What is key is that we support each other’s passions, paths, and make sure we aren’t just husband and wife, we are partners.
Bex and Scott have two daughters, aged 8 and 5. Photo / Supplied
Scott La Franchie, 41, product manager at Datacom
Getting “friend-zoned” is supposed to be the end of the story, but for us it was the foundation.
When I first met Bex, she had this mix of confidence, intelligence and humour that immediately stood out. I had a crush right away, but we built a genuine friendship first, without pressure or expectation.
By the time we properly got together years later, I proposed in Thailand after about nine months, and we got married in Auckland 18 months later.

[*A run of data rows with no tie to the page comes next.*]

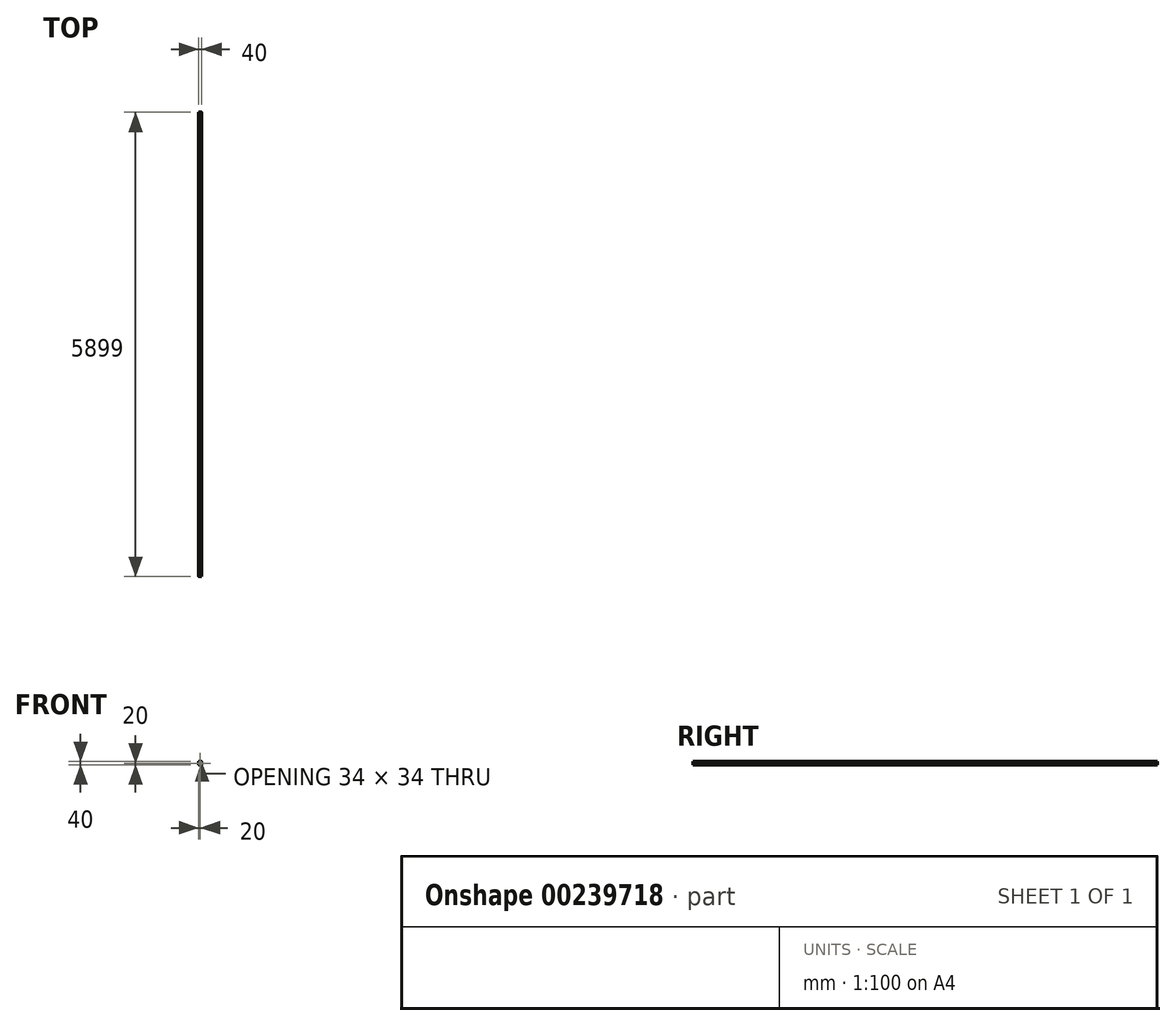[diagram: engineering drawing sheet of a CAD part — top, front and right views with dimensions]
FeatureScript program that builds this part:
annotation { "Feature Type Name" : "Feature", "Feature Type Description" : "" }
export const myFeature = defineFeature(function(context is Context, id is Id, definition is map)
    precondition{}
    {
        {
            var Q0;
            Q0=qCreatedBy(makeId("Front.planeOp"),FACE);
            var sketch = newSketch(context, id + "F0", { "sketchPlane" : qUnion([Q0])});
            skLineSegment(sketch, "E0.bottom", {"start": v(16, 20) * mm, "end": v(-16, 20) * mm});
            skLineSegment(sketch, "E0.top", {"start": v(16, -20) * mm, "end": v(-16, -20) * mm});
            skLineSegment(sketch, "E0.left", {"start": v(20, 16) * mm, "end": v(20, -16) * mm});
            skLineSegment(sketch, "E0.right", {"start": v(-20, 16) * mm, "end": v(-20, -16) * mm});
            skPoint(sketch, "E0.middle", {"position": v(0, 0) * mm});
            skPoint(sketch, "E1.visualSharp", {"position": v(-20, 20) * mm});
            skArc(sketch, "E1.filletArc", {"start": v(-16, 20) * mm, "mid": v(-18.83, 18.83) * mm, "end": v(-20, 16) * mm});
            skPoint(sketch, "E2.visualSharp", {"position": v(20, 20) * mm});
            skArc(sketch, "E2.filletArc", {"start": v(20, 16) * mm, "mid": v(18.83, 18.83) * mm, "end": v(16, 20) * mm});
            skPoint(sketch, "E3.visualSharp", {"position": v(20, -20) * mm});
            skArc(sketch, "E3.filletArc", {"start": v(16, -20) * mm, "mid": v(18.83, -18.83) * mm, "end": v(20, -16) * mm});
            skPoint(sketch, "E4.visualSharp", {"position": v(-20, -20) * mm});
            skArc(sketch, "E4.filletArc", {"start": v(-20, -16) * mm, "mid": v(-18.83, -18.83) * mm, "end": v(-16, -20) * mm});
            skLineSegment(sketch, "E5.0", {"start": v(16, 17) * mm, "end": v(-16, 17) * mm});
            skArc(sketch, "E5.1", {"start": v(17, 16) * mm, "mid": v(16.7, 16.7) * mm, "end": v(16, 17) * mm});
            skArc(sketch, "E5.2", {"start": v(-16, 17) * mm, "mid": v(-16.7, 16.7) * mm, "end": v(-17, 16) * mm});
            skLineSegment(sketch, "E5.3", {"start": v(17, 16) * mm, "end": v(17, -16) * mm});
            skLineSegment(sketch, "E5.4", {"start": v(-17, 16) * mm, "end": v(-17, -16) * mm});
            skArc(sketch, "E5.5", {"start": v(-17, -16) * mm, "mid": v(-16.7, -16.7) * mm, "end": v(-16, -17) * mm});
            skLineSegment(sketch, "E5.6", {"start": v(16, -17) * mm, "end": v(-16, -17) * mm});
            skArc(sketch, "E5.7", {"start": v(16, -17) * mm, "mid": v(16.7, -16.7) * mm, "end": v(17, -16) * mm});
            skSolve(sketch);
        }
        {
            var Q0;
            Q0=makeQuery(id+"F0.imprint","IMPRINT",FACE,{"disambiguationData":[TD([[makeQuery(id+"F0.imprint","IMPRINT",EDGE,{"derivedFrom":sQuery(id+"F0.wireOp",EDGE,"E0.bottom")}),1.0]])]});
            extrude(context, id + "F1", {"entities" : qUnion([Q0]), "depth" : 5899 * mm});
        }
    });
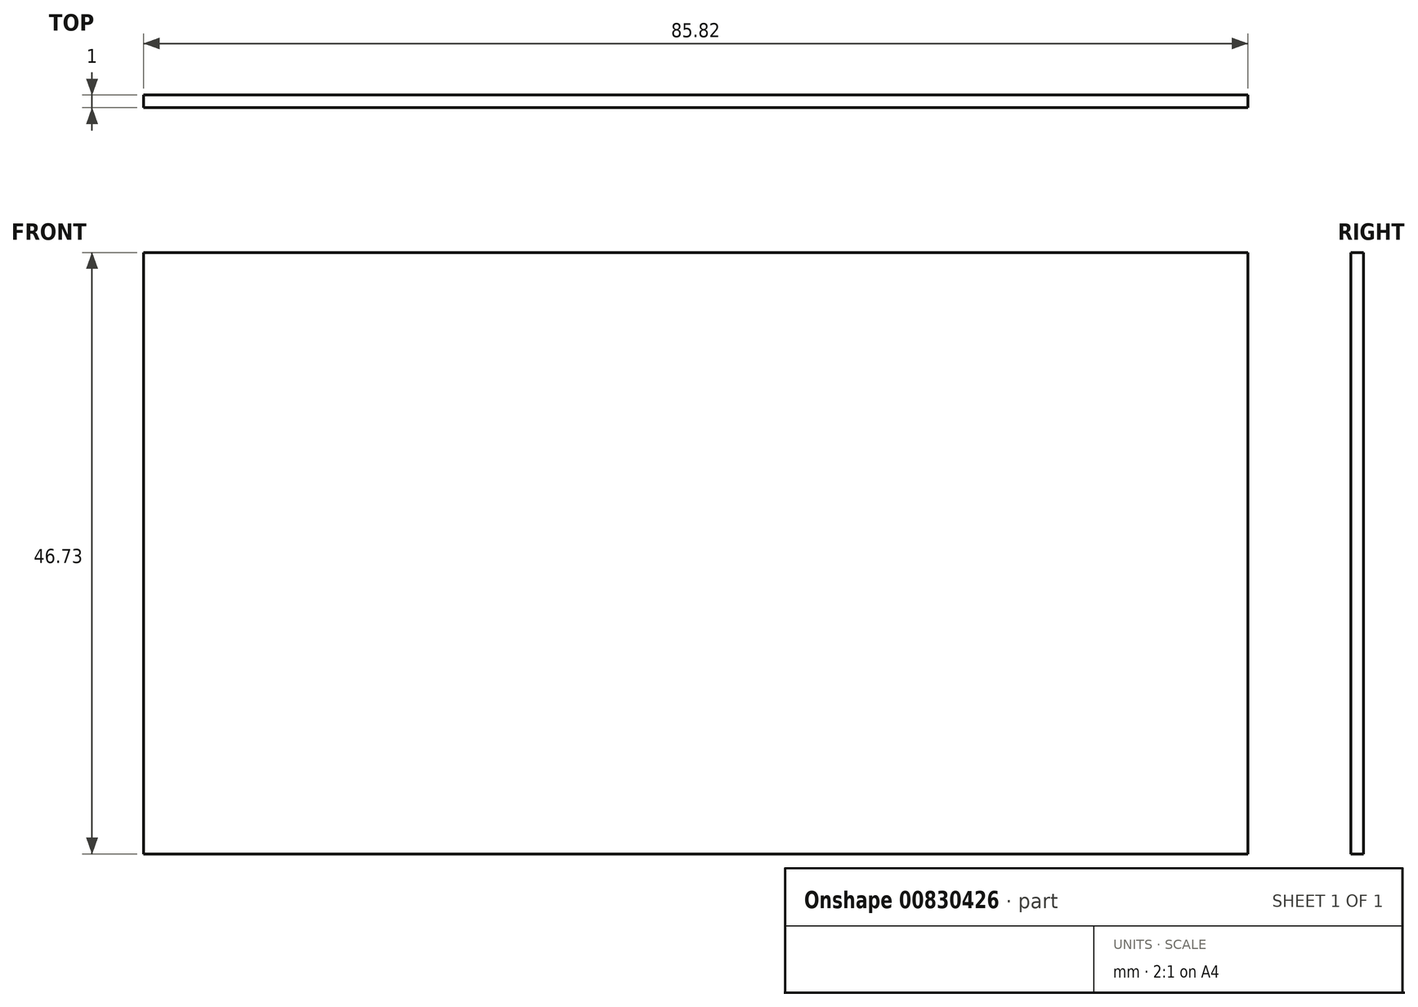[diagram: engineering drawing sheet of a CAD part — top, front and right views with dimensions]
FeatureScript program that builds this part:
annotation { "Feature Type Name" : "Feature", "Feature Type Description" : "" }
export const myFeature = defineFeature(function(context is Context, id is Id, definition is map)
    precondition{}
    {
        {
            var Q0;
            Q0=qCreatedBy(makeId("Front.planeOp"),FACE);
            var sketch = newSketch(context, id + "F0", { "sketchPlane" : qUnion([Q0])});
            skLineSegment(sketch, "E0.bottom", {"start": v(0, 0) * mm, "end": v(85.82, 0) * mm});
            skLineSegment(sketch, "E0.top", {"start": v(0, 46.73) * mm, "end": v(85.82, 46.73) * mm});
            skLineSegment(sketch, "E0.left", {"start": v(0, 0) * mm, "end": v(0, 46.73) * mm});
            skLineSegment(sketch, "E0.right", {"start": v(85.82, 0) * mm, "end": v(85.82, 46.73) * mm});
            skSolve(sketch);
        }
        {
            var Q0;
            Q0=makeQuery(id+"F0.imprint","IMPRINT",FACE,{"disambiguationData":[TD([[makeQuery(id+"F0.imprint","IMPRINT",EDGE,{"derivedFrom":sQuery(id+"F0.wireOp",EDGE,"E0.bottom")}),1.0]])]});
            extrude(context, id + "F1", {"entities" : qUnion([Q0]), "depth" : 1 * mm, "offsetDistance" : 25.4 * mm});
        }
    });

Like any relationship, we’ve had our challenges, and when our eldest daughter was born, everything shifted for me. I put a huge amount of pressure on myself to succeed, provide and be a great dad and partner. That weight turned into anxiety and depression and it took time to rebalance.
What made the difference was Bex - she didn’t try to fix me; she just made it safe to talk. That space and support changed everything.
What’s kept us strong is making space for each other as individuals. Football and coaching give me balance, just like Taekwondo and the gym do for her and when one of us gets to recharge, everyone benefits.
I’ve come to realise how much choosing the right partner shapes your life - not just emotionally but practically. Your relationship directly affects your confidence, your ambition and your resilience at work.
Bex has backed me through career changes, self-doubt and big decisions like stepping away from a senior role to reset. That time ended up being one of the most valuable periods of my life and I wouldn’t have done it without her support.
While Bex and I have both been ambitious and career-focused, I’m very aware that many of the opportunities I’ve had come through systems that naturally reward traditionally male behaviours, stereotypes as they may be. A lot of those advantages are subtle when you’re benefiting from them, but hearing and seeing some of her workplace experiences over the years gave me a much greater appreciation for those differences.
I’ve also become much more aware of the hidden dynamics that sit underneath a relationship, especially around the mental load. For a long time, I thought I was doing my share at home. In many ways, I was, but I didn’t fully see the invisible work and the planning, organising, remembering that she carried.
If there’s one thing I’m sure about, it’s this: success isn’t just about what you do professionally, it’s about who you build your life with. And I don’t think I’d be the person I am, or have the opportunities I’ve had without Bex beside me.